The jury charge included the following instructions:

There is also testimony before you in this case concerning a previous allegation of sexual assault made by [L.M.] You cannot consider such evidence unless you first find beyond a reasonable doubt that the allegation made by [L.M.] was false, and even then, you may only consider the same in aiding you, if it does aid you, in judging the credibility of [L.M.] and for no other purpose,

(emphasis added).

A defendant seeking to impeach a witness with evidence of a previous false accusation against a third party must, as a threshold evidentiary matter, produce evidence showing the prior accusation is actually false. See Lopez v. State, 18 S.W.3d 220, 225-26 (Tex.Crim.App.2000) (approving trial court’s exclusion of complainant’s previous accusation of physical abuse against third party when it was “never shown to be false”); Lape v.

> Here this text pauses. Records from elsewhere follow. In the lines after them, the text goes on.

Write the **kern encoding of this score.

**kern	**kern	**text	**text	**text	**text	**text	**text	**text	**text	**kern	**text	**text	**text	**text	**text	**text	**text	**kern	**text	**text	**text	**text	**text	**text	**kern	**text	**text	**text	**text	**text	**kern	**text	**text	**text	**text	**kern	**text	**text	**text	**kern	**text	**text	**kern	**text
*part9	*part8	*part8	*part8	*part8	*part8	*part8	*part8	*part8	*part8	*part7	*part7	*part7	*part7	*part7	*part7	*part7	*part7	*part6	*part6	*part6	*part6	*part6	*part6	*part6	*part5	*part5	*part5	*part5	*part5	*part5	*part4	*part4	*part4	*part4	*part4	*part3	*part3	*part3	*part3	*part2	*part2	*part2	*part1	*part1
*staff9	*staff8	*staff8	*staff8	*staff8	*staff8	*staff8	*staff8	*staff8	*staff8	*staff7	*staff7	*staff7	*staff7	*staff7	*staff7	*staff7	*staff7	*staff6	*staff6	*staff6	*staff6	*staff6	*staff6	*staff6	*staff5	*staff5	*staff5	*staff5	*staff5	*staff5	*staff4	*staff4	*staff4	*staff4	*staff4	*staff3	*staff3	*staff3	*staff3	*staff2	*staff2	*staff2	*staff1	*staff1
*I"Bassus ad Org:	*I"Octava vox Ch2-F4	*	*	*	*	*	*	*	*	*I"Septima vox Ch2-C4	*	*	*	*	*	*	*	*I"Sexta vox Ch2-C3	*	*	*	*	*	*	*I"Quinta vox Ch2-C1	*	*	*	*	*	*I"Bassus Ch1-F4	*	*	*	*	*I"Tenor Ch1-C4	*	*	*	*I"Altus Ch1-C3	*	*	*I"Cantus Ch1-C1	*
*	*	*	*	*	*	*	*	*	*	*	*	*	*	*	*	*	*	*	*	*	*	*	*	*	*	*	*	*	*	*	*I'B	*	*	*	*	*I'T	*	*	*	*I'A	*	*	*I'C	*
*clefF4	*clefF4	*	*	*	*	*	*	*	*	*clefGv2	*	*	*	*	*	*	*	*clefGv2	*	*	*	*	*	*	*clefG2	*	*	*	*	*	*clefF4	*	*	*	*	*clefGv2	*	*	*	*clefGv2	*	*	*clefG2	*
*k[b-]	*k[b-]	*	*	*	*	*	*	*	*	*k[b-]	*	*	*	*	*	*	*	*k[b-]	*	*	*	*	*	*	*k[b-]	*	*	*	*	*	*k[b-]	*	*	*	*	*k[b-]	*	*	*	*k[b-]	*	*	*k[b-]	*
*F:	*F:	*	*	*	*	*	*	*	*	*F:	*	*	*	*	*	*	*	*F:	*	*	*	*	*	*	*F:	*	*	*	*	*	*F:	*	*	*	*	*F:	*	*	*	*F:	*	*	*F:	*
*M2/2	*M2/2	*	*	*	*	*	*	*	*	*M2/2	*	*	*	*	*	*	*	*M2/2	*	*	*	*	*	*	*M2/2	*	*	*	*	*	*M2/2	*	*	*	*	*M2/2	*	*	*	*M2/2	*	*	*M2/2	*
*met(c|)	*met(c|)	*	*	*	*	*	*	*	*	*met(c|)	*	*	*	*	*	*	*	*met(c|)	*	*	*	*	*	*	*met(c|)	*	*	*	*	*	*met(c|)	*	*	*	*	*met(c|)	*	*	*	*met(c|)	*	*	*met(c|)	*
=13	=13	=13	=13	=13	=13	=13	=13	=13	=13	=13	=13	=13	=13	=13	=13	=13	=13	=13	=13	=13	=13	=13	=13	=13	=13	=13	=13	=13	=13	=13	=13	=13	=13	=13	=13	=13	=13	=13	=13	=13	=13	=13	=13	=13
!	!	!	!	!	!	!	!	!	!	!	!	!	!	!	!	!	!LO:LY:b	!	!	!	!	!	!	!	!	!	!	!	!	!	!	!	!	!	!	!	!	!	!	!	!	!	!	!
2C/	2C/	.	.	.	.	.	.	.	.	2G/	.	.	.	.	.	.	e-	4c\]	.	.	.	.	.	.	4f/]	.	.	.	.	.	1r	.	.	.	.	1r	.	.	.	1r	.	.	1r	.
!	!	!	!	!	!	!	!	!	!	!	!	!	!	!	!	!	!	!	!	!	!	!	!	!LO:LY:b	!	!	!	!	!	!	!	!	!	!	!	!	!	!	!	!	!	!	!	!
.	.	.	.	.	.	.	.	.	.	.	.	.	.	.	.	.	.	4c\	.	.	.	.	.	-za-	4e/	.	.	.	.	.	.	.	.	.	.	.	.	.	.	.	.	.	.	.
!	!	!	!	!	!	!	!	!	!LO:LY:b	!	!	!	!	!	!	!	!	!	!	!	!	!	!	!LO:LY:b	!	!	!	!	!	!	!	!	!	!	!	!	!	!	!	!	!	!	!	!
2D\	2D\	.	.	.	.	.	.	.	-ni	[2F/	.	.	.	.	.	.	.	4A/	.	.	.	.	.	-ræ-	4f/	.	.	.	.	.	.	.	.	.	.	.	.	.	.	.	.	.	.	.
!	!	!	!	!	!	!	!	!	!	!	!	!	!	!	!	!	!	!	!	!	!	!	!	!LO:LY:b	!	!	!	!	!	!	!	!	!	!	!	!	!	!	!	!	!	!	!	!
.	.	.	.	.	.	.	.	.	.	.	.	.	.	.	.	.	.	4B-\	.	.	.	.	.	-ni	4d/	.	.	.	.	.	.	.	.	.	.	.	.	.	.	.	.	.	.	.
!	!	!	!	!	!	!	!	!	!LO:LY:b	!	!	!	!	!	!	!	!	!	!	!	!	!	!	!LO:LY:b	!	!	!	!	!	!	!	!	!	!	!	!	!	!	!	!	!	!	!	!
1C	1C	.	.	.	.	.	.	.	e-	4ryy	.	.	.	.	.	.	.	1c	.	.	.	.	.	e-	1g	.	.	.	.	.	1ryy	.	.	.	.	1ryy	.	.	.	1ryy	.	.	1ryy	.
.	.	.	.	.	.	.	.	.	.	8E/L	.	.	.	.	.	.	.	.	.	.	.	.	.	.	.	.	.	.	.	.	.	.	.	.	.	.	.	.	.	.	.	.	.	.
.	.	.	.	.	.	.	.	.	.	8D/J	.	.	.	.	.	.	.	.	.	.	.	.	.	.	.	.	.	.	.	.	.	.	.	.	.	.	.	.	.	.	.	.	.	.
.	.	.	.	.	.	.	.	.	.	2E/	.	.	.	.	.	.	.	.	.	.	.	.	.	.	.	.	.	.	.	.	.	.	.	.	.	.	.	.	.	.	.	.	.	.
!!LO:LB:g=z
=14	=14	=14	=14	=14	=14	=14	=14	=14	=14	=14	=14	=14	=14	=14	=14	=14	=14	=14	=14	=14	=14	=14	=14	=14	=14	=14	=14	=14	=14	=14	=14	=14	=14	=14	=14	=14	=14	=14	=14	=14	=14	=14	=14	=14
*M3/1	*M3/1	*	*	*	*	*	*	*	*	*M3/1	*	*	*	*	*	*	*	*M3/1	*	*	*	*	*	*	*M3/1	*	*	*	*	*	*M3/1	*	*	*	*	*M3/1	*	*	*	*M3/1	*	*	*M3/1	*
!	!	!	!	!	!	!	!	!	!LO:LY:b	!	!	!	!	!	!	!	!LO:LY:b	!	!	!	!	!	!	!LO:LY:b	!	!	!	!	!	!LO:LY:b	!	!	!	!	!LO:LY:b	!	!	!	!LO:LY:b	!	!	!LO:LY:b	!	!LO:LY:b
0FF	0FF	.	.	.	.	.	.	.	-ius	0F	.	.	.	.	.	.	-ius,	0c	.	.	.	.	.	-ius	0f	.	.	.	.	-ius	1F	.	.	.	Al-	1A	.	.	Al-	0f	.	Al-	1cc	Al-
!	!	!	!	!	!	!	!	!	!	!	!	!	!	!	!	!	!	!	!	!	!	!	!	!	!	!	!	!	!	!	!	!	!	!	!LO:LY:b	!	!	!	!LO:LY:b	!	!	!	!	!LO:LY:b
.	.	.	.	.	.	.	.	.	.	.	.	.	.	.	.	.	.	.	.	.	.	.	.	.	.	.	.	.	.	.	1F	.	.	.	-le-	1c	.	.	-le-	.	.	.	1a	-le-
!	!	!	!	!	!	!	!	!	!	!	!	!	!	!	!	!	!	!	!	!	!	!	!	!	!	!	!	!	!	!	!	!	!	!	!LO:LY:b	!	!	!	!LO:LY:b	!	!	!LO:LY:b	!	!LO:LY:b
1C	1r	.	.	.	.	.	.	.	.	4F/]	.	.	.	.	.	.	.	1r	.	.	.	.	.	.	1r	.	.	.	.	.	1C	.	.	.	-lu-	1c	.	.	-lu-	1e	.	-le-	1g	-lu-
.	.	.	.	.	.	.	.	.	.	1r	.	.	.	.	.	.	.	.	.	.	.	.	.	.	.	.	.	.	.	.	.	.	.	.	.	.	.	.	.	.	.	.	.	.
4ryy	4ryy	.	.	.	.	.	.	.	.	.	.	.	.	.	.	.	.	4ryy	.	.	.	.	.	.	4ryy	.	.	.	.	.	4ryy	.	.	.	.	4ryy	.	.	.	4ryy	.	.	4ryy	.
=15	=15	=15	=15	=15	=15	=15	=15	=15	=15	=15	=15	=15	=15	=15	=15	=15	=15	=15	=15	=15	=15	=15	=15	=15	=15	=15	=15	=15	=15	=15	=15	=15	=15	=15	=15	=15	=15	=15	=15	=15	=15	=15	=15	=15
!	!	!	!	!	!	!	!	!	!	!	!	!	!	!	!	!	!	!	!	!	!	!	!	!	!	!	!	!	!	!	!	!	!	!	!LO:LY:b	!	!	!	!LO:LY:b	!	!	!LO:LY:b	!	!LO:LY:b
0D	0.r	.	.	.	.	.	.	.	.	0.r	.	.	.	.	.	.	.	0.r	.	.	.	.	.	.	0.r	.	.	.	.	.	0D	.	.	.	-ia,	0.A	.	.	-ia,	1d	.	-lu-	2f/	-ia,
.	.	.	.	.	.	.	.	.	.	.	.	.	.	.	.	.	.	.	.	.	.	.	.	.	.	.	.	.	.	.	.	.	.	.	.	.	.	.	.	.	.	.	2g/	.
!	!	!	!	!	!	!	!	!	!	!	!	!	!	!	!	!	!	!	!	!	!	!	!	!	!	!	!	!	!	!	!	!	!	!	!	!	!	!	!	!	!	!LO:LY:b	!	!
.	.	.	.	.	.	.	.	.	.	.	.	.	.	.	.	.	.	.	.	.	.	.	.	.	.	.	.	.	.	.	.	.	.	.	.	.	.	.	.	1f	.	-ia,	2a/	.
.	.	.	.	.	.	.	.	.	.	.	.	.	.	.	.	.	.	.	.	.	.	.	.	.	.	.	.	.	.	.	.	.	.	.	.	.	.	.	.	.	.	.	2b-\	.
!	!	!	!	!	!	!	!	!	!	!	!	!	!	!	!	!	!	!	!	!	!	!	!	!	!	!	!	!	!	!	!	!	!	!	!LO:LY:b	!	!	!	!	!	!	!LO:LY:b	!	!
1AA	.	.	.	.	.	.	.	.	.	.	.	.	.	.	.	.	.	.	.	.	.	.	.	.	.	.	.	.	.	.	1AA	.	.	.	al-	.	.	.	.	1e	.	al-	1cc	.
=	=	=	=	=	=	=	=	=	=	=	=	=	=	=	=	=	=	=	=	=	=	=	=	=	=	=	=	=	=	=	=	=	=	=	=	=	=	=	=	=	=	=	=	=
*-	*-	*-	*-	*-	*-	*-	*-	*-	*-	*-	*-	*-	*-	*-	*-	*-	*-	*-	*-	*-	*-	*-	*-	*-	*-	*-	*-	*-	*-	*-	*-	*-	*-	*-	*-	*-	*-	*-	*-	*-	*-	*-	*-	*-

State, 893 S.W.2d 949, 955 (Tex.App.-Houston [14th Dist.] 1994, pet. ref'd) (upholding exclusion of prior accusations of sexual assault against third parties when the appellant produced no evidence of falsity); Hughes v. State, 850 S.W.2d 260, 262-63 (Tex.App.Fort Worth 1993, pet. ref'd) (same). The trial court evidently found that appellant met this burden when it admitted the evidence. 3 After the evidence was admitted, it was the exclusive province of the jury to determine L.M.’s credibility and the weight of her testimony and to reconcile conflicts in the evidence. See Wesbrook v.